A l'instar du cheikh saoudien,  Ibn Baz, qui avait émis  une fatwa en 1990 permettant à  l'armée américaine de partir à l'assaut d'un pays musulman, en l’occurrence l'Irak, et ce depuis l'Arabie saoudite,  Al-Qaradâwî risque fort de rester dans l'histoire comme le Oulama qui aura usé de son autorité religieuse pour délivrer une caution jurisprudentielle  à une  intervention occidentale en Libye, contribuant ainsi à la  destruction d'un autre pays musulman. C'est le sens du message transmis par cet aréopage d’imams, mais dont l'initiative  a  été totalement passée sous silence par la chaîne Al Jazeera, où officie le cheikh Al-Qaradhâwî .

Les partisans du  cheikh Al-Qaradâwî ne manqueront de voir dans cette initiative  la main  d' officines  syrano-iraniennes en vue de disqualifier le prédicateur Qaradawi. Or, ce comité d'imams de Jérusalem brille par son indépendance, puisque sa déclaration s'adresse à tous les dirigeants arabes, le président Assad compris.

----

CONSIGNE: D'après le texte fourni, qu'est-ce qui montre que le comité d'imams de Jérusalem « brille par son indépendance » ?

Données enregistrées
----

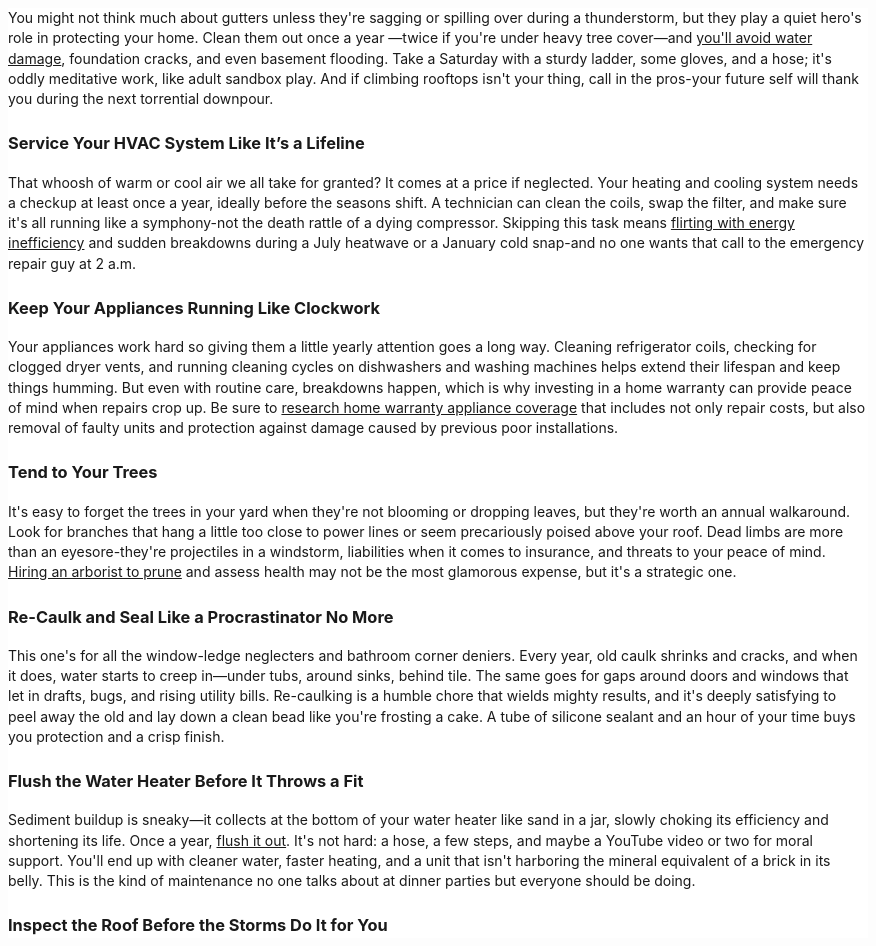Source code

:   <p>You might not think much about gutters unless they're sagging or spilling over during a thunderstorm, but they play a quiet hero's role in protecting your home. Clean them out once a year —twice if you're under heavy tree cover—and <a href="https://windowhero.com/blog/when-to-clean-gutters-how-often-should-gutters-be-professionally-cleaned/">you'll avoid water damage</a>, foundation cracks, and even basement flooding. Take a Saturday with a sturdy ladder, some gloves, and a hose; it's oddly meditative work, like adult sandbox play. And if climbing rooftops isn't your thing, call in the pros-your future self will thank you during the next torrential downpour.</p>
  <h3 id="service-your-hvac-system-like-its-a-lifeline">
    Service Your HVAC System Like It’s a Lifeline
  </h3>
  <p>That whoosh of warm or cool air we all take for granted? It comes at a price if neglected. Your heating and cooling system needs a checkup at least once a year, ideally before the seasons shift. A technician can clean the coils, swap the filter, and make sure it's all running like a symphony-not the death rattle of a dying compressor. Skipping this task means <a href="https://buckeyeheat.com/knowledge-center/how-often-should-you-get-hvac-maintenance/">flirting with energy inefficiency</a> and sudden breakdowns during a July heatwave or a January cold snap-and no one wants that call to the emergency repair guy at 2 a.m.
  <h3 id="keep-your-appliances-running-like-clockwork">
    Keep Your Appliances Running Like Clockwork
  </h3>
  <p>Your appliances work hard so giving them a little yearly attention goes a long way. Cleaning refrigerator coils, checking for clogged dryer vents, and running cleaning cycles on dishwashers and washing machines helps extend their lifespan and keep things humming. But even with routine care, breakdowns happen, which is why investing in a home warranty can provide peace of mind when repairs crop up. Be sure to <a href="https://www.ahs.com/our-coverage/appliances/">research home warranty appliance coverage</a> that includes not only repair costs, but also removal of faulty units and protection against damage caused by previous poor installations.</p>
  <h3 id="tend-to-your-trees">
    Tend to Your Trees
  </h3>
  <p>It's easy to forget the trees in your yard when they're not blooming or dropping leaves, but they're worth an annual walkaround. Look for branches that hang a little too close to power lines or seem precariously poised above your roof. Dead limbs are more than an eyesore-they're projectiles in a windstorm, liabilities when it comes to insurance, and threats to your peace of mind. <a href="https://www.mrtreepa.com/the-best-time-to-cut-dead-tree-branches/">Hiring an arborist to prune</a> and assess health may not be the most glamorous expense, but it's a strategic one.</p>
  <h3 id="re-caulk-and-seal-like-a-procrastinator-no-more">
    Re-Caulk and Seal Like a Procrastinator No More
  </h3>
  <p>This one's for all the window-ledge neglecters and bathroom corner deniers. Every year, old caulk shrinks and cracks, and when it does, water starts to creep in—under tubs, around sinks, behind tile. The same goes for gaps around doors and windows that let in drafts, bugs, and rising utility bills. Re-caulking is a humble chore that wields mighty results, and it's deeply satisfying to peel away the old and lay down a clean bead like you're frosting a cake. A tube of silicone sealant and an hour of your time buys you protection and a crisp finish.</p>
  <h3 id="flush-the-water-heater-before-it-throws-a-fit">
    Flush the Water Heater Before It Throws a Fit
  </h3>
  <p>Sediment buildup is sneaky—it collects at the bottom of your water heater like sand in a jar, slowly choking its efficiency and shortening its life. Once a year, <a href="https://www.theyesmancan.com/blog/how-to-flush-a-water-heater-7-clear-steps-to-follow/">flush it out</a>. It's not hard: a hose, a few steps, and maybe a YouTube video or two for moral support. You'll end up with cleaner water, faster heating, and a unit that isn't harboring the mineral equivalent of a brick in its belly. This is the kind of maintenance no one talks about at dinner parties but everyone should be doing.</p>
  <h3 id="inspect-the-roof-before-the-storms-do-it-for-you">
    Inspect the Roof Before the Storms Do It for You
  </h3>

----

RÉPONSE: Son indépendance se voit au fait que sa déclaration s'adresse à tous les dirigeants arabes, y compris le président Assad. Ce comité ne peut donc pas être l'instrument d'officines syro-iraniennes visant à discréditer Al-Qaradâwî.